• **Your goal**
Give the data again exactly as written, skipping any pictures.

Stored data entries
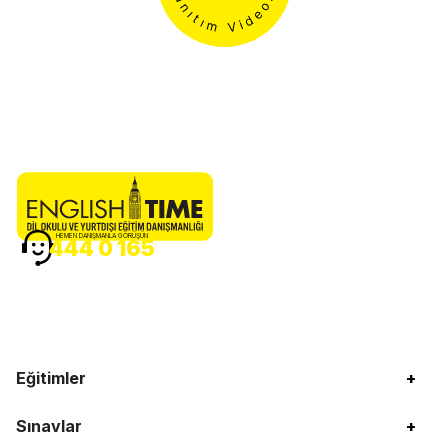
HEMEN DANIŞMANLA GÖRÜŞÜN
444 0 165
Eğitimler
+
Sınavlar
+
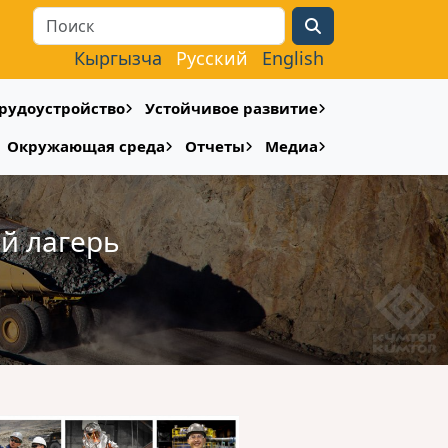
Search
Кыргызча
Русский
English
рудоустройство
Устойчивое развитие
Окружающая среда
Отчеты
Медиа
й лагерь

• **Result of the task**
HEMEN DANIŞMANLA GÖRÜŞÜN
444 0 165
Eğitimler
+
Sınavlar
+
Search
Кыргызча
Русский
English
рудоустройство
Устойчивое развитие
Окружающая среда
Отчеты
Медиа
й лагерь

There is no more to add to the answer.